PAGE EXCERPT
Content starts

Sion Sono explores guilt, trauma, madness, suicide and abuse with exactly the amount of sensitivity you’d expect.
“I love you… not!”
In 2002, serial killer Futoshi Matsunaga and his accomplice Junko Ogata were arrested for the kidnapping, torture and murder of seven people. Their crimes were apparently so brutal that at the time, the Japanese media refused to go into detail, initially just referring to the kidnappings. The stories are on Wikipedia, I’m not going to elaborate further here. This is a review site, after all. Anyway, it was extremely grizzly, and said to be one of the most atrocious crimes in modern Japanese history. So, naturally, Sion Sono went and made a film based on it.
At some point in the mid-90s, aspiring filmmakers Jay and Fukami (Young Dais and Dai Hasegawa) as well as their friends Taeko (Kyoko Hinami) and Shin (Shonnosuke Mitsushima), find their lives entangled with that of charismatic fraudster Joe Murata (Kippei Shiina) after Taeko’s shut-in school friend Mitsuko (Eri Kamataki) becomes romantically involved with him. Mitsuko and Taeko haven’t spoken much since high school after a number of traumatic events surrounding the cast of their performance of Romeo and Juliet tore them apart, and the pain clearly hasn’t dulled in the intervening years.

Content ends

DATASET EXCERPT
Content starts

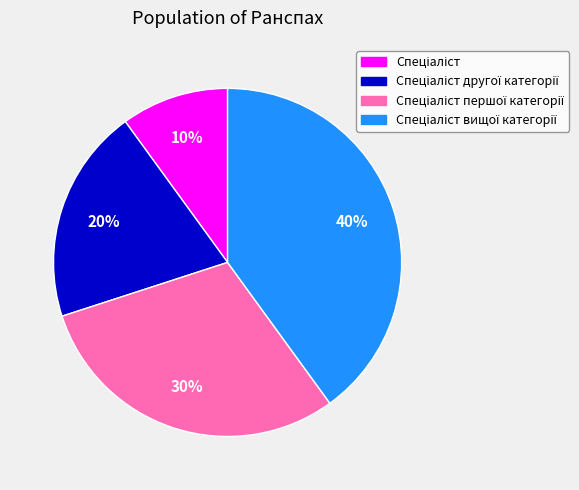

Does any single category account for the majority?

No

Content ends

PROBLEM REQUIREMENTS
Answer these questions from the film review above:
1. In what year were Futoshi Matsunaga and Junko Ogata arrested?
2. Which actor plays Joe Murata?
3. Which play did Mitsuko and Taeko perform in?

OUTPUT BELOW
1. 2002
2. Kippei Shiina
3. Romeo and Juliet